[B] Discovering and Recommending Relevant Audio and Videos

Master Assignment

[B] Discovering and Recommending Relevant Audio and Videos

Type: Master EE/CS/ITC

Period: TBD

Student: (Unassigned)

If you are interested please contact :

Background:

Music is an essential component in the majority of the media that we daily consume. For example, soundtracks in films, background music in YouTube videos, or audio snippets in social media posts. Across all these mediums, the selection of the right music can be difficult as it needs to match both the themes of the videos as well as the scene within the video itself. Thus, an automated tool that can recommend relevant music can provide a simple solution to both professional as well as amateur editors. The inverse of the task also presents interest, as music artists may require video footage to find videos that can artistically match the music playing.

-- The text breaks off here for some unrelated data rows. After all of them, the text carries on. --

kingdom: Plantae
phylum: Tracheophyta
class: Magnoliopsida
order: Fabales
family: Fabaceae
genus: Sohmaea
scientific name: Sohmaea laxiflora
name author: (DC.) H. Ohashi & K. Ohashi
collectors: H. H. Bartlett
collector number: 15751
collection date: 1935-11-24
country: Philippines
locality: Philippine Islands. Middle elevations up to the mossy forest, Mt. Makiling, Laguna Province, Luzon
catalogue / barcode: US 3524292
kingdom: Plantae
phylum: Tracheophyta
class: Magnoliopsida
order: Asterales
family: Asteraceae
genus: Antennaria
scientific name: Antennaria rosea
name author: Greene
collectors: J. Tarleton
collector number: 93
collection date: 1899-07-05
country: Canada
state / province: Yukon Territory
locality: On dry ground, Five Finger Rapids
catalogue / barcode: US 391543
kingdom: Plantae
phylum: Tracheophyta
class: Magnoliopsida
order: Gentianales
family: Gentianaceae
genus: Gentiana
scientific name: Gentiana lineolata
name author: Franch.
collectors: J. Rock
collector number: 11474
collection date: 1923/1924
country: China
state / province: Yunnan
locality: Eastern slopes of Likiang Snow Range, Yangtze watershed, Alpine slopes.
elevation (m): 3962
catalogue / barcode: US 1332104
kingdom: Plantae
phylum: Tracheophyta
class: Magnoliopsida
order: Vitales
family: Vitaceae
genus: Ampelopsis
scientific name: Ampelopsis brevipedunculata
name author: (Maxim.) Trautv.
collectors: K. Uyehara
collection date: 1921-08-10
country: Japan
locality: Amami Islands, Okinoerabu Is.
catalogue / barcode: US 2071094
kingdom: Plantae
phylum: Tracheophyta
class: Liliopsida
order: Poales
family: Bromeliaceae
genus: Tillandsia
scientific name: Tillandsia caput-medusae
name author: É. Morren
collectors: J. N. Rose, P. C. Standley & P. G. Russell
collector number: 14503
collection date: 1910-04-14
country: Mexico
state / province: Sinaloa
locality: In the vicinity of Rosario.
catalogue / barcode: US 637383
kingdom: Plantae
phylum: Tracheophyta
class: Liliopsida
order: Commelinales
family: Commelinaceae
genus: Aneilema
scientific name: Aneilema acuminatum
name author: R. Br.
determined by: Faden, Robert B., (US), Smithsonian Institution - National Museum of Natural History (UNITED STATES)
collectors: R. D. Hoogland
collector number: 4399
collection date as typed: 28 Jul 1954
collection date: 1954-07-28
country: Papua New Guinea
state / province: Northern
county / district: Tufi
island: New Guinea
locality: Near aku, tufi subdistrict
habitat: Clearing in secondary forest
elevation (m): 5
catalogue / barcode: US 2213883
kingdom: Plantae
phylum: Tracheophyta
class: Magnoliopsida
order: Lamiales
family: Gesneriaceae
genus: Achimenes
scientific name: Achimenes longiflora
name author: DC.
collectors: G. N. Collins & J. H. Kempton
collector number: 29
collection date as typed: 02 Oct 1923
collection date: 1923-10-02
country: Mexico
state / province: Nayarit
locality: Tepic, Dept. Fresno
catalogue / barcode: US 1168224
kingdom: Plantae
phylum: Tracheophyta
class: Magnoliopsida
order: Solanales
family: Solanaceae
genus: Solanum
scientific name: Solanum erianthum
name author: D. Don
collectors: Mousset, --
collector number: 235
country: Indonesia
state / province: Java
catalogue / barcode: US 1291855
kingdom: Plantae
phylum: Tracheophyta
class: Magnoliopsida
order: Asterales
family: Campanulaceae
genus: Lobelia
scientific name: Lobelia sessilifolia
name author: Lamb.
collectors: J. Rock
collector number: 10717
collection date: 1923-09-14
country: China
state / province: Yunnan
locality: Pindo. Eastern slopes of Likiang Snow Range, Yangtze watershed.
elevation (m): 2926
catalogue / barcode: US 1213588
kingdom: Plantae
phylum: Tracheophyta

Audio and video have a physical correspondence as they are both signals transmitted over time. However, discovering semantic associations between them needs to go beyond their physical attributes. The interplay of the factors that are crucial of associating audio with video are important for understanding and exploring their relations.

Objectives:

You will develop a model that can learns context from audio and video and explores relations between the two modalities. The objectives also include a detailed analysis to give insights as to the level that the correspondence is learned.

Your profile:

You are a graduate student with a fair experience in Computer Vision and Machine Learning. You should be a capable programmer with prior experience of using ML packages (e.g. pytorch). Part of the project requires critical thinking and exploring new directions for both encoding video and audio, so you will also have the opportunity to go beyond current approaches.

Related works:

  1. Surís, D., Vondrick, C., Russell, B. and Salamon, J., 2022. It's Time for Artistic Correspondence in Music and Video. In Proceedings of the IEEE/CVF Conference on Computer Vision and Pattern Recognition (pp. 10564-10574).
  2. Zhuo, L., Wang, Z., Wang, B., Liao, Y., Bao, C., Peng, S., Han, S., Zhang, A., Fang, F. and Liu, S., 2023. Video background music generation: Dataset, method and evaluation. In Proceedings of the IEEE/CVF International Conference on Computer Vision (pp. 15637-15647).
  3. McKee, D., Salamon, J., Sivic, J. and Russell, B., 2023. Language-Guided Music Recommendation for Video via Prompt Analogies. In Proceedings of the IEEE/CVF Conference on Computer Vision and Pattern Recognition (pp. 14784-14793).
  4. Su, K., Li, J.Y., Huang, Q., Kuzmin, D., Lee, J., Donahue, C., Sha, F., Jansen, A., Wang, Y., Verzetti, M. and Denk, T., 2024. V2Meow: Meowing to the Visual Beat via Video-to-Music Generation.